Supermarket giant Woolworths has announced a “solid first quarter” with sales up to $13.9 billion from $13.367 billion in the same period of last year.
“This sales result is a solid start to the financial year which continues to hold underlying challenges for the retail sector such as tighter consumer spending and deflationary impacts of the stronger Australian dollar,” Woolworths CEO Michael Luscombe said.

The company saw its food and liquor sales for the first quarter increase by 3.2 per cent to $9.292 billion.

The company said in a tougher retail environment, its strategies of reducing shelf prices, continuing to evolve new formats and customer engagement have enabled it to maintain market share and grow customer numbers, items sold and basket size.

Similarly, its New Zealand supermarkets achieved sales of NZ$1.4 billion for the quarter, an increase of 4.7 per cent NZD terms (2.8 per cent in AUD).
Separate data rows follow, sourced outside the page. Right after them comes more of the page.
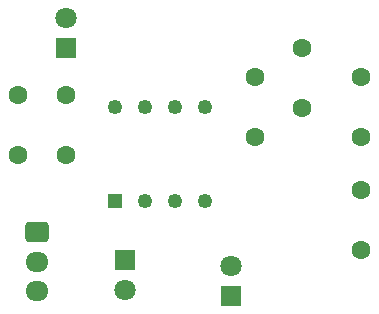
<source format=gbr>
%TF.GenerationSoftware,KiCad,Pcbnew,(6.0.8)*%
%TF.CreationDate,2022-11-16T15:32:54+01:00*%
%TF.ProjectId,l_g_d,6c5f675f-642e-46b6-9963-61645f706362,rev?*%
%TF.SameCoordinates,Original*%
%TF.FileFunction,Copper,L2,Bot*%
%TF.FilePolarity,Positive*%
%FSLAX46Y46*%
G04 Gerber Fmt 4.6, Leading zero omitted, Abs format (unit mm)*
G04 Created by KiCad (PCBNEW (6.0.8)) date 2022-11-16 15:32:54*
%MOMM*%
%LPD*%
G01*
G04 APERTURE LIST*
G04 Aperture macros list*
%AMRoundRect*
0 Rectangle with rounded corners*
0 $1 Rounding radius*
0 $2 $3 $4 $5 $6 $7 $8 $9 X,Y pos of 4 corners*
0 Add a 4 corners polygon primitive as box body*
4,1,4,$2,$3,$4,$5,$6,$7,$8,$9,$2,$3,0*
0 Add four circle primitives for the rounded corners*
1,1,$1+$1,$2,$3*
1,1,$1+$1,$4,$5*
1,1,$1+$1,$6,$7*
1,1,$1+$1,$8,$9*
0 Add four rect primitives between the rounded corners*
20,1,$1+$1,$2,$3,$4,$5,0*
20,1,$1+$1,$4,$5,$6,$7,0*
20,1,$1+$1,$6,$7,$8,$9,0*
20,1,$1+$1,$8,$9,$2,$3,0*%
G04 Aperture macros list end*
%TA.AperFunction,ComponentPad*%
%ADD10RoundRect,0.250000X-0.725000X0.600000X-0.725000X-0.600000X0.725000X-0.600000X0.725000X0.600000X0*%
%TD*%
%TA.AperFunction,ComponentPad*%
%ADD11O,1.950000X1.700000*%
%TD*%
%TA.AperFunction,ComponentPad*%
%ADD12R,1.800000X1.800000*%
%TD*%
%TA.AperFunction,ComponentPad*%
%ADD13C,1.800000*%
%TD*%
%TA.AperFunction,ComponentPad*%
%ADD14C,1.600000*%
%TD*%
%TA.AperFunction,ComponentPad*%
%ADD15R,1.250000X1.250000*%
%TD*%
%TA.AperFunction,ComponentPad*%
%ADD16C,1.250000*%
%TD*%
G04 APERTURE END LIST*
D10*
%TO.P,J1,1,Pin_1*%
%TO.N,VCC*%
X133525000Y-82600000D03*
D11*
%TO.P,J1,2,Pin_2*%
%TO.N,Net-(J1-Pad2)*%
X133525000Y-85100000D03*
%TO.P,J1,3,Pin_3*%
%TO.N,GND*%
X133525000Y-87600000D03*
%TD*%
D12*
%TO.P,Q1,1,C*%
%TO.N,Net-(Q1-Pad1)*%
X141000000Y-85000000D03*
D13*
%TO.P,Q1,2,E*%
%TO.N,GND*%
X141000000Y-87540000D03*
%TD*%
D14*
%TO.P,RD2,1*%
%TO.N,Net-(RD1-Pad2)*%
X161000000Y-79000000D03*
%TO.P,RD2,2*%
%TO.N,GND*%
X161000000Y-84080000D03*
%TD*%
%TO.P,RD1,1*%
%TO.N,VCC*%
X161000000Y-69465000D03*
%TO.P,RD1,2*%
%TO.N,Net-(RD1-Pad2)*%
X161000000Y-74545000D03*
%TD*%
D12*
%TO.P,D1,1,K*%
%TO.N,Net-(D1-Pad1)*%
X136000000Y-67000000D03*
D13*
%TO.P,D1,2,A*%
%TO.N,VCC*%
X136000000Y-64460000D03*
%TD*%
D15*
%TO.P,U1,1,1OUT*%
%TO.N,Net-(J1-Pad2)*%
X140190000Y-79970000D03*
D16*
%TO.P,U1,2,1IN\u2212*%
%TO.N,Net-(RD1-Pad2)*%
X142730000Y-79970000D03*
%TO.P,U1,3,1IN+*%
%TO.N,Net-(Q1-Pad1)*%
X145270000Y-79970000D03*
%TO.P,U1,4,GND*%
%TO.N,GND*%
X147810000Y-79970000D03*
%TO.P,U1,5*%
%TO.N,N/C*%
X147810000Y-72030000D03*
%TO.P,U1,6*%
X145270000Y-72030000D03*
%TO.P,U1,7*%
X142730000Y-72030000D03*
%TO.P,U1,8,VCC*%
%TO.N,VCC*%
X140190000Y-72030000D03*
%TD*%
D14*
%TO.P,R3,1*%
%TO.N,Net-(Q1-Pad1)*%
X152000000Y-74535000D03*
%TO.P,R3,2*%
%TO.N,VCC*%
X152000000Y-69455000D03*
%TD*%
D12*
%TO.P,IRLED1,1,K*%
%TO.N,GND*%
X150000000Y-88000000D03*
D13*
%TO.P,IRLED1,2,A*%
%TO.N,Net-(IRLED1-Pad2)*%
X150000000Y-85460000D03*
%TD*%
D14*
%TO.P,R_IR_D1,1*%
%TO.N,VCC*%
X156000000Y-67000000D03*
%TO.P,R_IR_D1,2*%
%TO.N,Net-(IRLED1-Pad2)*%
X156000000Y-72080000D03*
%TD*%
%TO.P,R4,1*%
%TO.N,VCC*%
X132000000Y-71000000D03*
%TO.P,R4,2*%
%TO.N,Net-(J1-Pad2)*%
X132000000Y-76080000D03*
%TD*%
%TO.P,R_D1,1*%
%TO.N,Net-(D1-Pad1)*%
X136000000Y-71000000D03*
%TO.P,R_D1,2*%
%TO.N,Net-(J1-Pad2)*%
X136000000Y-76080000D03*
%TD*%
M02*

</source>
The results were supported by the roll out of new format stores, improved in-stock position, improved ranging and private label offer and conversion of stores to the value positioned Countdown brand, resulting in gaining greater market share.

On the other hand, BIG W sales for the quarter slipped 2.7 per cent to $1,066 million while comparable sales decreased by 3.9 per cent. This same scenario was also seen by the company’s total consumer electronics sale which grew by only 4.1 per cent.

Woolworths said tightened consumer spending and the effects of the 2009 government stimulus package combined with the strengthening of the Australian dollar were to blame.